## Instructions to follow:
Recast every line of the records below as a Markdown table with two columns, Row and Line, giving each line a row number and leaving out blank lines.

· · ·

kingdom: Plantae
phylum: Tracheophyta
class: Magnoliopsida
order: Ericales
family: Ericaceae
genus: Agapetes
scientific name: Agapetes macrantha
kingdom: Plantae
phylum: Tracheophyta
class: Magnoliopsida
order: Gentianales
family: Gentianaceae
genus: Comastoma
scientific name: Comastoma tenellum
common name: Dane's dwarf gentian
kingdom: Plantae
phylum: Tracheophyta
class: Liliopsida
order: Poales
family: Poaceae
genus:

· · ·

## The completed task:
| Row | Line |
|---|---|
| 1 | kingdom: Plantae |
| 2 | phylum: Tracheophyta |
| 3 | class: Magnoliopsida |
| 4 | order: Ericales |
| 5 | family: Ericaceae |
| 6 | genus: Agapetes |
| 7 | scientific name: Agapetes macrantha |
| 8 | kingdom: Plantae |
| 9 | phylum: Tracheophyta |
| 10 | class: Magnoliopsida |
| 11 | order: Gentianales |
| 12 | family: Gentianaceae |
| 13 | genus: Comastoma |
| 14 | scientific name: Comastoma tenellum |
| 15 | common name: Dane's dwarf gentian |
| 16 | kingdom: Plantae |
| 17 | phylum: Tracheophyta |
| 18 | class: Liliopsida |
| 19 | order: Poales |
| 20 | family: Poaceae |
| 21 | genus: |